Dependencies: sqlalchemy>=2.0 (optional extra: sql).

Architecture: Two-class design with shared base — see ADR-0018.


Construction

SQL-BLOB-001: Constructor

Signature:

SQLBlobBackend(
    url: str | None = None,
    *,
    engine: Engine | None = None,
    table_name: str = "remote_store_objects",
    create_table: bool = True,
    max_blob_size: int | None = None,
)

Preconditions: - Exactly one of url or engine must be provided. Both or neither raises ValueError. - table_name must be a non-empty string. - max_blob_size, if provided, must be a positive integer.

Postconditions: - Engine is created (if url) or stored (if engine). - If SQLite: PRAGMA journal_mode=WAL and PRAGMA synchronous=NORMAL are set. - If create_table=True: the table is created if it doesn't exist. - If create_table=False: the table must already exist. The backend introspects the table to detect available optional columns.

SQL-BLOB-002: Backend Name

Invariant: name property returns "sql-blob".

SQL-BLOB-003: Capability Declaration

Invariant: SQLBlobBackend declares all 10 capabilities: READ, WRITE, DELETE, LIST, MOVE, COPY, ATOMIC_WRITE, METADATA, GLOB, SEEKABLE_READ.

SQL-BLOB-004: Repr

Invariant: repr(backend) returns:

SQLBlobBackend(dialect='sqlite', table='remote_store_objects')
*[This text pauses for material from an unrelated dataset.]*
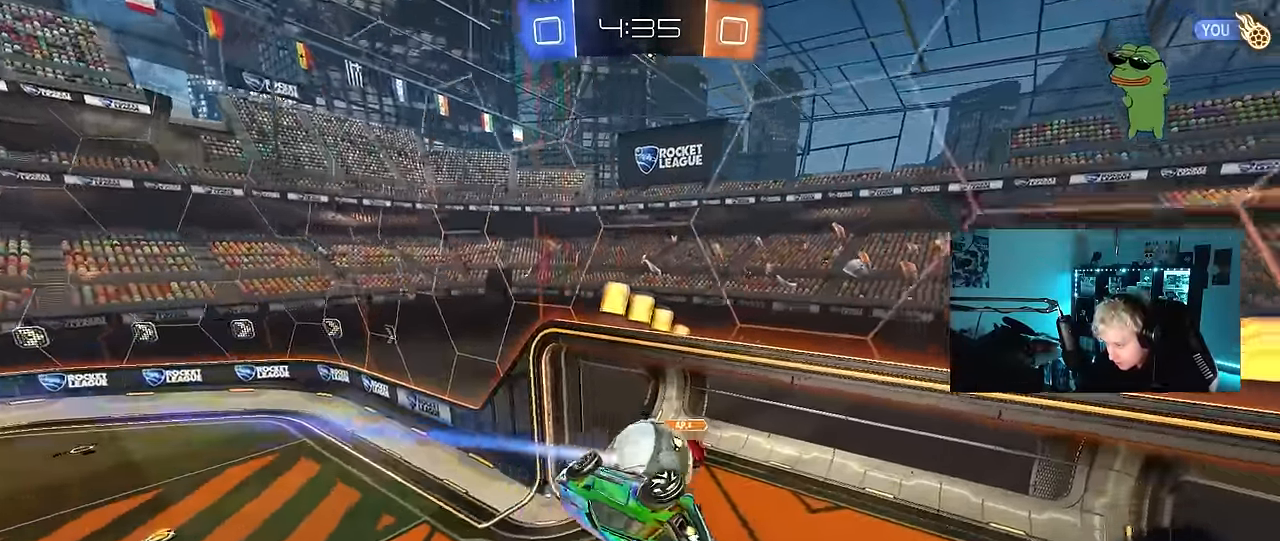
{"keys": ["d", "shift"], "mouse": [], "events": [[17, "s", "down"], [117, "shift", "down"], [250, "shift", "up"], [300, "mouse_left", "up"], [383, "a", "up"], [383, "d", "down"], [383, "s", "up"], [383, "shift", "down"]]}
Credential-bearing URL components are never included.

SQL-BLOB-005: Registration

Invariant: The "sql-blob" backend type is registered in _register_builtin_backends() behind a try/except ImportError guard.


Schema

SQL-BLOB-010: Default Table Schema

CREATE TABLE IF NOT EXISTS remote_store_objects (
    key          TEXT    PRIMARY KEY,
    data         BLOB    NOT NULL,
    size         INTEGER NOT NULL,
    modified_at  REAL    NOT NULL,
    content_type TEXT,
    digest       TEXT,
    extra        TEXT
);
  • key: forward-slash-separated path, validated identically to other backends.
  • data: file content as binary blob.
  • size: byte length of data, maintained by the backend on every write.
  • modified_at: UTC timestamp stored as Unix epoch float for cross-dialect portability.
  • content_type: optional MIME type string.
  • digest: optional content hash as "algorithm:hex" string.
  • extra: optional JSON-encoded metadata dict.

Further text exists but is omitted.